Birdsong More and More is another handsomely-crafted limited edition volume published by Swamp Press, the first in a Haiku Masters Mini Series produced in collaboration with editor Vince Tripi. Most haiku poets are familiar with L.A. Davidson as a charter member and staunch supporter of the Haiku Society of America and the creator of the frequently-anthologized haiku “beyond/stars beyond/star.” To those of us privileged to know L.A. in person, she’s the quiet voice of reason, care, and grace at Northeast-Metro Regional meetings and a delightful correspondent who sends newsy notes and poems from her frequent journeys to California and Jamaica.
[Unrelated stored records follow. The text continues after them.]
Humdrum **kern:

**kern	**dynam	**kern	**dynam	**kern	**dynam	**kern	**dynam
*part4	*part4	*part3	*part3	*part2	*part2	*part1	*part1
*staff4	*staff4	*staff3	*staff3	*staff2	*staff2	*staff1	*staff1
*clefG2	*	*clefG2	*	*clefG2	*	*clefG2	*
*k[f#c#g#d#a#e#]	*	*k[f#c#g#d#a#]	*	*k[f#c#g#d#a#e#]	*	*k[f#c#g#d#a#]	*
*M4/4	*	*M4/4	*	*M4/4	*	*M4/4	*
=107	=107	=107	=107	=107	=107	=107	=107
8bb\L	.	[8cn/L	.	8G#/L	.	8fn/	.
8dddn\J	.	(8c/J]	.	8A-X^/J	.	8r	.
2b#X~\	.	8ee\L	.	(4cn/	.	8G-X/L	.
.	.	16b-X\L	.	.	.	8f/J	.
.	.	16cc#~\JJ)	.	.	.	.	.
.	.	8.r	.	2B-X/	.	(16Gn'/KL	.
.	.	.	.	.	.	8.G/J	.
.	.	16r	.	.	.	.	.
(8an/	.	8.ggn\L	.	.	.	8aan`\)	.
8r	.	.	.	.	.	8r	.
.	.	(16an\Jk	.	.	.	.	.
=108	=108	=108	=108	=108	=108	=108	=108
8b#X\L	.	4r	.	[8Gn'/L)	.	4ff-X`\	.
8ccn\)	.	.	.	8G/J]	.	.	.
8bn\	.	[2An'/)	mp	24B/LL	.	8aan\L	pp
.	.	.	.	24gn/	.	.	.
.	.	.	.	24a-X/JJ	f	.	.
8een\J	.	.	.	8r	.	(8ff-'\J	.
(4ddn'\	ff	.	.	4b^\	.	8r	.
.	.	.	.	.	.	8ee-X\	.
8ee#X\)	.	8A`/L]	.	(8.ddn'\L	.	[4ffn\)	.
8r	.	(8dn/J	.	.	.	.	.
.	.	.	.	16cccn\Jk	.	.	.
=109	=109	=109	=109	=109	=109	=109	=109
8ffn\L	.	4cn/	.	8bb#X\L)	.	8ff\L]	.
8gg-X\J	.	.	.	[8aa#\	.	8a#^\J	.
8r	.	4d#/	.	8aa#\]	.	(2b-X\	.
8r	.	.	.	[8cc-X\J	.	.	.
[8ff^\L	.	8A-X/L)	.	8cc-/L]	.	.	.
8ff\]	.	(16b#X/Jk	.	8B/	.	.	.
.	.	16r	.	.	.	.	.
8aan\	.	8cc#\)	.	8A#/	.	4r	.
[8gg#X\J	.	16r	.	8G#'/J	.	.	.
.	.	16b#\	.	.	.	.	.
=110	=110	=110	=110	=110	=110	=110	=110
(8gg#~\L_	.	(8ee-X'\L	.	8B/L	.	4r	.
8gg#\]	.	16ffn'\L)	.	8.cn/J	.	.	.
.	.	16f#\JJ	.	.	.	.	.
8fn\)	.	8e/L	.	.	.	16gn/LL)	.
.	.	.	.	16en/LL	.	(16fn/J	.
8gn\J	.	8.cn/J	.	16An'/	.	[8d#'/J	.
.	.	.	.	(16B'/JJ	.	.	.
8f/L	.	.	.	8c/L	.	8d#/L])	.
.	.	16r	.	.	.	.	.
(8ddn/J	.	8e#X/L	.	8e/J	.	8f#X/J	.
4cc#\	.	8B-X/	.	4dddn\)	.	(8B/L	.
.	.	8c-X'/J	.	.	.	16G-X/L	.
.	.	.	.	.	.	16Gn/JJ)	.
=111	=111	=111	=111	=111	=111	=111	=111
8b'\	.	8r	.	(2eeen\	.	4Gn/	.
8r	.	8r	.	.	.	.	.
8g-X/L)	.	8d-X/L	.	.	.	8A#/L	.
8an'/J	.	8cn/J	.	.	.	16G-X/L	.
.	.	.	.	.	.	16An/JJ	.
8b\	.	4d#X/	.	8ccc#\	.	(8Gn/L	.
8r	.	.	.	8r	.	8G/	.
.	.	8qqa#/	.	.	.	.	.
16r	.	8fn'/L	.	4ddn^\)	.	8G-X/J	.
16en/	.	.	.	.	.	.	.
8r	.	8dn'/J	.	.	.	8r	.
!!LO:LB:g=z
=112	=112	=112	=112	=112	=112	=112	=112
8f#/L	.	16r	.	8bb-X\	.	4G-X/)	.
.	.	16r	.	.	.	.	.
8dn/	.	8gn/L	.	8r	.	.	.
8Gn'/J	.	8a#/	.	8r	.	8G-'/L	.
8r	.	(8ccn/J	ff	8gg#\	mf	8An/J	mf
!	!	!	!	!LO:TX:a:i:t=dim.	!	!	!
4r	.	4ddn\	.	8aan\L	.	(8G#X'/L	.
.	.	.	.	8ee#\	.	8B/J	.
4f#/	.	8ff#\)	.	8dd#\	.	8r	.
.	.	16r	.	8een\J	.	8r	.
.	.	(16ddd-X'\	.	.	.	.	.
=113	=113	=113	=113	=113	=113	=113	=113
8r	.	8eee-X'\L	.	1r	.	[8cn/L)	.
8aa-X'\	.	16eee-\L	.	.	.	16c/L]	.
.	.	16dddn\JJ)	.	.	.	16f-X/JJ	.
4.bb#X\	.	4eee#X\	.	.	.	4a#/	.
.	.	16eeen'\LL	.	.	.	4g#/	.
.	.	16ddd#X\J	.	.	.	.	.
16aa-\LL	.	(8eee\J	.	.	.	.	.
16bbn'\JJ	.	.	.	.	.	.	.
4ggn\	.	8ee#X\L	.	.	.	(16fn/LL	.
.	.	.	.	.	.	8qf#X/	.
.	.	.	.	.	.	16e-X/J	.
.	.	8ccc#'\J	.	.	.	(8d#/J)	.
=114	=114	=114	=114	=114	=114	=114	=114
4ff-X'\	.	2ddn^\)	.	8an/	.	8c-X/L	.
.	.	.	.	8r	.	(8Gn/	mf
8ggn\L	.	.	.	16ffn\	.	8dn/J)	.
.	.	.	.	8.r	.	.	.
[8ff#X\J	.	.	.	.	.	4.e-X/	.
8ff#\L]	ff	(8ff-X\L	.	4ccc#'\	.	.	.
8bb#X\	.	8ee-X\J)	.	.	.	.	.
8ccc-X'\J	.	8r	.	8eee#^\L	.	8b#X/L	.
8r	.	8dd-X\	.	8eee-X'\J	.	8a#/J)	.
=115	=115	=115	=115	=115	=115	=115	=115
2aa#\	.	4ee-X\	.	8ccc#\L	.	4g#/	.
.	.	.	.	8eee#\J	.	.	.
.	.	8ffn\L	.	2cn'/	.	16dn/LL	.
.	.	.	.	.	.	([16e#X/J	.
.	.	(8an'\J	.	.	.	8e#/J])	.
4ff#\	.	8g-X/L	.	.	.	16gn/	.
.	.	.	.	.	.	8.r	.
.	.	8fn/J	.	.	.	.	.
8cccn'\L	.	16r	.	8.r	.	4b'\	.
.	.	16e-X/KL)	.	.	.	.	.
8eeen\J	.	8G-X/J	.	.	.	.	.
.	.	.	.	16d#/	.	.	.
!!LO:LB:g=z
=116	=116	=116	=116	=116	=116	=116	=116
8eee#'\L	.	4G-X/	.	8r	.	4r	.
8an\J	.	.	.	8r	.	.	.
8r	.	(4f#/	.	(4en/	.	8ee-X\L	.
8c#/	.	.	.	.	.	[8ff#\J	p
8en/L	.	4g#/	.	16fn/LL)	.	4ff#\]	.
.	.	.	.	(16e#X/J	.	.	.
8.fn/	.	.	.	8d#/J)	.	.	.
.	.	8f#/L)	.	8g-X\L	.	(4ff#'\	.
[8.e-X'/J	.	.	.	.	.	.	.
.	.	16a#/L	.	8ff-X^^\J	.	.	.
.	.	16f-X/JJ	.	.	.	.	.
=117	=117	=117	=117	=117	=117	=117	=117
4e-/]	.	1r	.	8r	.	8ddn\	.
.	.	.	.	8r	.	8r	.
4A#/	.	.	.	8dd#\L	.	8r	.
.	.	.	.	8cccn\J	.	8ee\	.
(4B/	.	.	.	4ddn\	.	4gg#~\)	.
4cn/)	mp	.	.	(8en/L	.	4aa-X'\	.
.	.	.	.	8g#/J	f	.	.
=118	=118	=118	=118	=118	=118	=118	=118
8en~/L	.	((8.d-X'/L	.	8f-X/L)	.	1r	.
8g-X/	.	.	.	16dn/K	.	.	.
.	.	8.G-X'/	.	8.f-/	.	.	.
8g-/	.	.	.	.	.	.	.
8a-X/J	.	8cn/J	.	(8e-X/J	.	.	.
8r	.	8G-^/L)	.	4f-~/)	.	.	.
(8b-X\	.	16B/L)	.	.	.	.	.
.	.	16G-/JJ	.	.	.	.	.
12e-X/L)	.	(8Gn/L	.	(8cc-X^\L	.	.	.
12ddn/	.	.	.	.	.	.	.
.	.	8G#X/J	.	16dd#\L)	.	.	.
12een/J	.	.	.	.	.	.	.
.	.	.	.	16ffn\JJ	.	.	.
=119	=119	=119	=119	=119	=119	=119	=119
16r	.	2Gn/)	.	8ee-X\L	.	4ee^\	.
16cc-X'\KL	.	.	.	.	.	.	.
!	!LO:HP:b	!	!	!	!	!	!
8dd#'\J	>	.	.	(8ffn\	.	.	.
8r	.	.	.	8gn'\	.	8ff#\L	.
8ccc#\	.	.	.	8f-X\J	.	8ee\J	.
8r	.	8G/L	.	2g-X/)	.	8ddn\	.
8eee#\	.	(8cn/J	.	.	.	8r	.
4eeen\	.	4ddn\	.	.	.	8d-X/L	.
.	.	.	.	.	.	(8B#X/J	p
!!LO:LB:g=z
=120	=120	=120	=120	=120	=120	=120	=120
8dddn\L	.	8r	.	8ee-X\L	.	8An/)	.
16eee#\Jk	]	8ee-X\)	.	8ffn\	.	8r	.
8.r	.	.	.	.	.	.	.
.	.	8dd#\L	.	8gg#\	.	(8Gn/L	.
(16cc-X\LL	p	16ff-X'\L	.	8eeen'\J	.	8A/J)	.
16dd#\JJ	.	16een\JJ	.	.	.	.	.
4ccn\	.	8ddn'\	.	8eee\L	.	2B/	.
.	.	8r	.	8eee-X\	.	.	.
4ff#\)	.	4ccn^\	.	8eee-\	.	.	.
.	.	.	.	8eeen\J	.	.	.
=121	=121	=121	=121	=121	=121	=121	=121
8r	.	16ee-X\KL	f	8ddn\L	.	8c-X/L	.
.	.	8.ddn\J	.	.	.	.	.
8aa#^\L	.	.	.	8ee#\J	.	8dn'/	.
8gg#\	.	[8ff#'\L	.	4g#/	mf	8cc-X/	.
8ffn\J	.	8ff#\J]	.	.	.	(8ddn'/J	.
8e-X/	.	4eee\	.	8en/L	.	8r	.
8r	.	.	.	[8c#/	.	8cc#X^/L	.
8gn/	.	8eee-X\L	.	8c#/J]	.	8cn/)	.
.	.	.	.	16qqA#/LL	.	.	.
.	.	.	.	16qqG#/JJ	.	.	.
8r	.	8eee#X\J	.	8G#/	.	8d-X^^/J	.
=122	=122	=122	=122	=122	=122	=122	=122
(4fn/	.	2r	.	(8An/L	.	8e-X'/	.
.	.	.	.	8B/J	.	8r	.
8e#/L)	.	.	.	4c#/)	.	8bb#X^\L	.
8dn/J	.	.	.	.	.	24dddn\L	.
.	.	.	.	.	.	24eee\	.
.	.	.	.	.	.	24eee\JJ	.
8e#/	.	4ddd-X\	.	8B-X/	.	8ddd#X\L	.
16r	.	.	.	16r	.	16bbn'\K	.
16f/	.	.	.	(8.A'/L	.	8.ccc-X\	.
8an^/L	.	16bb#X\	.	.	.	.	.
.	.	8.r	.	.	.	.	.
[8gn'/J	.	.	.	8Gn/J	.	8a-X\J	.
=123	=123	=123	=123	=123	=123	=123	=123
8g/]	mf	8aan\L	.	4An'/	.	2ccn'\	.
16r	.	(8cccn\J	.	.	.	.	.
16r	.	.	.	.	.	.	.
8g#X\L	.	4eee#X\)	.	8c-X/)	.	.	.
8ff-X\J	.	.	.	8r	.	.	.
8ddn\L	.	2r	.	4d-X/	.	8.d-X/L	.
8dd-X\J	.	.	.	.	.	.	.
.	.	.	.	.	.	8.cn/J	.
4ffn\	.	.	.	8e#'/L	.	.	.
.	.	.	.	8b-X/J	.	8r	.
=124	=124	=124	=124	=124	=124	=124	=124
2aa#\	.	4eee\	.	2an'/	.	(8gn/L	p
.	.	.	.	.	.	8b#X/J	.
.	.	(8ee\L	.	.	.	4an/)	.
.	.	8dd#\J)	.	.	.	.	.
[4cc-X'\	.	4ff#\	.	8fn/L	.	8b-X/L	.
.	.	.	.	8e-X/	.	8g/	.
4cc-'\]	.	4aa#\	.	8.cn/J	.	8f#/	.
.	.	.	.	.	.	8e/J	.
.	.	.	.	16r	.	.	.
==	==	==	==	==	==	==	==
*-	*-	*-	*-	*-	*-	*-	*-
Tripi, however, sees her in yet another light, as he writes in his author note: “L.A. Davidson, in Buddhist terminology, would be described as ‘Bodhichitta’ … a noble or awakened heart.” The book’s design can be seen as a metaphor for the reader’s journey into the world of Davidson’s haiku: a series of square windows opening onto Kulik’s black-and-white engraving. There is a spare and slightly ominous quality to the print: the large tree that dominates the left foreground is bare, possibly dead or dying, with just a few leaves on a lower limb; the mountains are empty; and storm clouds fill the sky. Yet rays of sun radiate from under the clouds and illuminate a river running between the mountains and distant hills. Together the twelve haiku, spaciously printed one to a page, take us on a carefully-crafted journey, beginning with a moonflower that opens at night:

the moonflower
even as it trembles
no longer a bud

We might see the moonflower as an implied metaphor for the poet at the apex of experience and of the life journey, delighting in all the senses:

walking past,
after the fragrance
the linden tree

storing in memory the imagery of each moment:

I would engrave
this bare mountain on my mind
and take it home

The poet has carefully chosen the conditional (“would engrave”) because she wisely knows and accepts that she cannot keep the mountain’s image. Additionally, she has arrived at the quintessential acceptance, forcefully punctuated by two periods, that moments in nature are just that:

above the harbor
an autumn moon tonight.
just that.

Just as the rays of sunshine emerge from the storm clouds in Kulik’s engraving, so too Davidson’s final haiku promises something beyond aloneness and acceptance:

sitting quietly
in a mountain clearing
bird song more and more

Through twelve haiku, we have shared a journey into the universal with a wise and gracious master of haiku.